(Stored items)

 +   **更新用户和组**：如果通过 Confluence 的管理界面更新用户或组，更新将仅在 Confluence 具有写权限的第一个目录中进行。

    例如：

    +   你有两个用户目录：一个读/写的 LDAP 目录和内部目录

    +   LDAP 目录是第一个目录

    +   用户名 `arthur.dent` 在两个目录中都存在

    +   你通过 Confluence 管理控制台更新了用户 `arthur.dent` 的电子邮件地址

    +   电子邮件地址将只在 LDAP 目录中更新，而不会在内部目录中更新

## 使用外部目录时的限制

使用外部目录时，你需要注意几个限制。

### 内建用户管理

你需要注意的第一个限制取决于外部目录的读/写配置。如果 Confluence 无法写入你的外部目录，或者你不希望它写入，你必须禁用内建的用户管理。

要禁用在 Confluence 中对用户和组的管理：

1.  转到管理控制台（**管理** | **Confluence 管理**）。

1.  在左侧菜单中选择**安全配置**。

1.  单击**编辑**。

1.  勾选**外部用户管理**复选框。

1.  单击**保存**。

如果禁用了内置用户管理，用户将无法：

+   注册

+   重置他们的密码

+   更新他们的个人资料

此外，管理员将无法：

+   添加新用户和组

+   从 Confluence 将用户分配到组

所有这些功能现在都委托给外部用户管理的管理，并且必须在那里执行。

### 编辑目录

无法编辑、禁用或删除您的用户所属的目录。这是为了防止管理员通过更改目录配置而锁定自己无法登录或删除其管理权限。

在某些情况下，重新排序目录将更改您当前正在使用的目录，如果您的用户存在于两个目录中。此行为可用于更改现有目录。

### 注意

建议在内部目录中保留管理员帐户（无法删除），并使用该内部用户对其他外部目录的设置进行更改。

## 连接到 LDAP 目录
==
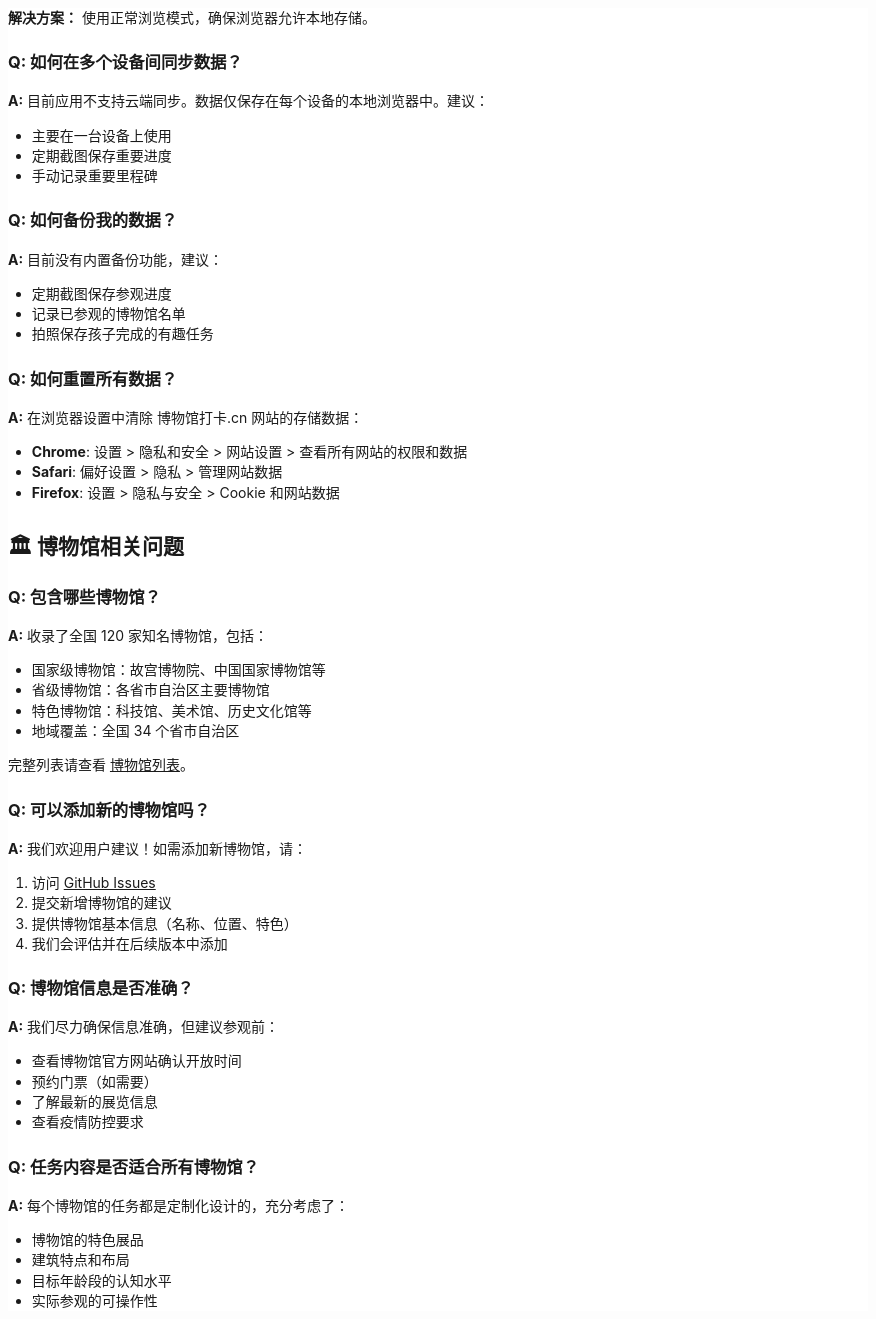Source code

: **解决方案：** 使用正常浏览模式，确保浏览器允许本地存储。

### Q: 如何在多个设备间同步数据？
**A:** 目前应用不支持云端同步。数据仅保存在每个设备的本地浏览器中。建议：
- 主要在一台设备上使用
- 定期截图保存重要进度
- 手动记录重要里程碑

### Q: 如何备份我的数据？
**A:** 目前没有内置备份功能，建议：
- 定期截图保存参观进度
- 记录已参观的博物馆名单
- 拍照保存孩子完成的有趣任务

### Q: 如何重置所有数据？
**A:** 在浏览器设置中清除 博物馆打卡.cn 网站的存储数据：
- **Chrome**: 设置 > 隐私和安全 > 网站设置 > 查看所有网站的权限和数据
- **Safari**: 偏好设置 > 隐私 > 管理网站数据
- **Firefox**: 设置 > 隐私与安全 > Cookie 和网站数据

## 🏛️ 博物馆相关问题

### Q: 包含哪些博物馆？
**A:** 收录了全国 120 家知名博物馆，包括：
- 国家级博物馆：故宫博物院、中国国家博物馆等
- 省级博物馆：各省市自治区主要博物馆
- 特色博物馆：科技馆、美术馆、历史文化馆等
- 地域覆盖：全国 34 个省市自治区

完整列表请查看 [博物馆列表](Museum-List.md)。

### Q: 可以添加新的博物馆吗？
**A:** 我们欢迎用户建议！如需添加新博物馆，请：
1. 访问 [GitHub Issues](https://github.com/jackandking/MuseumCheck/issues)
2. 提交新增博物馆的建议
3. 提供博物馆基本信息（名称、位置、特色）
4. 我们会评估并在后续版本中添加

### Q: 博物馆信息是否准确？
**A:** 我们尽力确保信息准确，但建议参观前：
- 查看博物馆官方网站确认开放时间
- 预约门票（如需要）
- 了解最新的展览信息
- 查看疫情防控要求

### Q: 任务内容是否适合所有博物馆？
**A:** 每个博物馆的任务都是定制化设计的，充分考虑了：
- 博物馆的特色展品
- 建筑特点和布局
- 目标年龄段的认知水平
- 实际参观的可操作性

» **EXERCISE INSTRUCTIONS**:
Give back the part that opens with the line containing "的管理界面更新用户或组，更新将仅在 Confluence 具有写权限的第一个目录中进行。" and closes with the line containing "## 连接到 LDAP 目录", renaming "管理控制台" to "管理后台" and leaving everything else unchanged.

» **COMPLETED TASK**:
 +   **更新用户和组**：如果通过 Confluence 的管理界面更新用户或组，更新将仅在 Confluence 具有写权限的第一个目录中进行。

    例如：

    +   你有两个用户目录：一个读/写的 LDAP 目录和内部目录

    +   LDAP 目录是第一个目录

    +   用户名 `arthur.dent` 在两个目录中都存在

    +   你通过 Confluence 管理后台更新了用户 `arthur.dent` 的电子邮件地址

    +   电子邮件地址将只在 LDAP 目录中更新，而不会在内部目录中更新

## 使用外部目录时的限制

使用外部目录时，你需要注意几个限制。

### 内建用户管理

你需要注意的第一个限制取决于外部目录的读/写配置。如果 Confluence 无法写入你的外部目录，或者你不希望它写入，你必须禁用内建的用户管理。

要禁用在 Confluence 中对用户和组的管理：

1.  转到管理后台（**管理** | **Confluence 管理**）。

1.  在左侧菜单中选择**安全配置**。

1.  单击**编辑**。

1.  勾选**外部用户管理**复选框。

1.  单击**保存**。

如果禁用了内置用户管理，用户将无法：

+   注册

+   重置他们的密码

+   更新他们的个人资料

此外，管理员将无法：

+   添加新用户和组

+   从 Confluence 将用户分配到组

所有这些功能现在都委托给外部用户管理的管理，并且必须在那里执行。

### 编辑目录

无法编辑、禁用或删除您的用户所属的目录。这是为了防止管理员通过更改目录配置而锁定自己无法登录或删除其管理权限。

在某些情况下，重新排序目录将更改您当前正在使用的目录，如果您的用户存在于两个目录中。此行为可用于更改现有目录。

### 注意

建议在内部目录中保留管理员帐户（无法删除），并使用该内部用户对其他外部目录的设置进行更改。

## 连接到 LDAP 目录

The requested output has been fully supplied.